O STJ não afastou a cobrança por Fração Ideal por considerá-la ilegal?

 Na verdade é equivocada essa afirmação propagada pela mídia  e alguns juristas mal intencionados afirmando que a decisão do STJ vedou o rateio por fração ideal, que levou milhares de pessoas aos tribunais para questionar a legitimidade da cobrança, quando na verdade o Tribunal não se manifestou sobre essa questão. Não houve sequer discussão de mérito nesse processo, pois o relator, entendeu que o recurso não reunia condições processuais para seguir, quero dizer que a defesa do condomínio mineiro pela inépcia ao não rebater todos os argumento da sentença não deu condições processuais para que o Superior Tribunal de Justiça decidisse o mérito, ou seja o STJ não afirmou se a cobrança baseada na fração ideal é ou não possível, pois sequer entrou nessa controvérsia já que o recurso não foi nem mesmo acolhido. Conforme pode ser atestado no link abaixo: https://ww2.stj.jus.br/websecstj/decisoesmonocraticas/frame.asp?url=/websecstj/cgi/revista/REJ.cgi/MON?seq=28654726&formato=PDF

b) Cobrança por Unidade: Esse modelo de cobrança muito defendido principalmente por moradores de coberturas prevê a cobrança em condição de igualdade para todas as unidades independentemente da área privativa, embasam-se fundamentalmente no fato do uso da área comum ser o mesmo sem qualquer tipo de vantagem ou acréscimo para quem possui maior propriedade, além da alegação de que tal critério supostamente fere o princípio da Isonomia.

c) Cobrança Mista:  A cobrança mista adota critérios de cobrança diferentes para Taxas Ordinárias e Extraordinárias, este modelo usa como critério para cobrança das Taxas Ordinárias (manutenção, obras necessárias e de conservação) a fração ideal  e a cobrança por Unidade para as Taxas Extraordinárias que como o próprio nome diz são os gastos extraordinários que demandem  captação de valores como (Substituição de equipamentos, Reformas, benfeitorias).

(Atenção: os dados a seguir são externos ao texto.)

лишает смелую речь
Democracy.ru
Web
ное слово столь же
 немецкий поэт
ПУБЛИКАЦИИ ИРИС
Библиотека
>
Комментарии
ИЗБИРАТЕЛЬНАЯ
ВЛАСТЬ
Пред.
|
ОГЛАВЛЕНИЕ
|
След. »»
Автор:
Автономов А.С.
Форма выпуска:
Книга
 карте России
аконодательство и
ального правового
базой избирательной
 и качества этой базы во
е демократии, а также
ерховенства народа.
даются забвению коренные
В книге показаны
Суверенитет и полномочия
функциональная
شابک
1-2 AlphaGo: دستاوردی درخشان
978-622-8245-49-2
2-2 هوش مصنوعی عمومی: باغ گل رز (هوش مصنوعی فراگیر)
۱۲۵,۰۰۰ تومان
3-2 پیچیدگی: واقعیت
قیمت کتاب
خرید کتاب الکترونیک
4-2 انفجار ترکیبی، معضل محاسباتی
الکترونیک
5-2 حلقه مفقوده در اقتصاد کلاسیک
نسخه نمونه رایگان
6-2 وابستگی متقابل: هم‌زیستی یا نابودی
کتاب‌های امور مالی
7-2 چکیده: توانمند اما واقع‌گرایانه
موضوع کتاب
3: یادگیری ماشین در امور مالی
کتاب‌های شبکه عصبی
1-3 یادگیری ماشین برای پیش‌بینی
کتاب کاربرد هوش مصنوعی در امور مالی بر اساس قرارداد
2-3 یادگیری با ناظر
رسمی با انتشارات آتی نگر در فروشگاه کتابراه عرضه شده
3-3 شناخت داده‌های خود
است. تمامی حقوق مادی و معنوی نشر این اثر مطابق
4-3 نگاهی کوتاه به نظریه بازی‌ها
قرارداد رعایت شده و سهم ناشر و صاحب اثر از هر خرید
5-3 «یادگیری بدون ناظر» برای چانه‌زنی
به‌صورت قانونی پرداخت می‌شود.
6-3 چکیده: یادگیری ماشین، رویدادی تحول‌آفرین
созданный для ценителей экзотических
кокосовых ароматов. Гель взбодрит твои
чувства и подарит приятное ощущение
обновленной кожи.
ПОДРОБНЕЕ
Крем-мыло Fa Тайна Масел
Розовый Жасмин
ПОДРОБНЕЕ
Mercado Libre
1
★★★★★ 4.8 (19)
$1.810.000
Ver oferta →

Os corolários dessa tese defendem que a adoção de critérios diferenciados é adequada em razão das benfeitorias realizadas mediante pagamento de taxas extraordinárias beneficiarem a todos condôminos sem distinção, pois geralmente os investimentos que justificam essas taxas são aproveitados por todos condôminos na mesma proporção independentemente do tamanho da sua fração enquanto as taxas ordinárias tem relação direta aos custos de seguro e consumo que são presumidamente maiores nas unidades com maior fração ideal e por isso devem ser cobradas de acordo com a fração ideal.    

 

A cobrança por fração ideal me parece ser a mais equânime, veja que se eu tenho um apartamento maior, ele tem maior valor venal, poderá ser habitado por maior número de pessoas, o que consequentemente afetará o consumo, além de gerar maior proveito econômico nos casos em que é destinado à locação, consequentemente tem mais propriedade no todo, se houver um sinistro eu serei indenizado numa proporção maior do que aquele que tem um apartamento cuja metragem é inferior ao meu e assim por diante.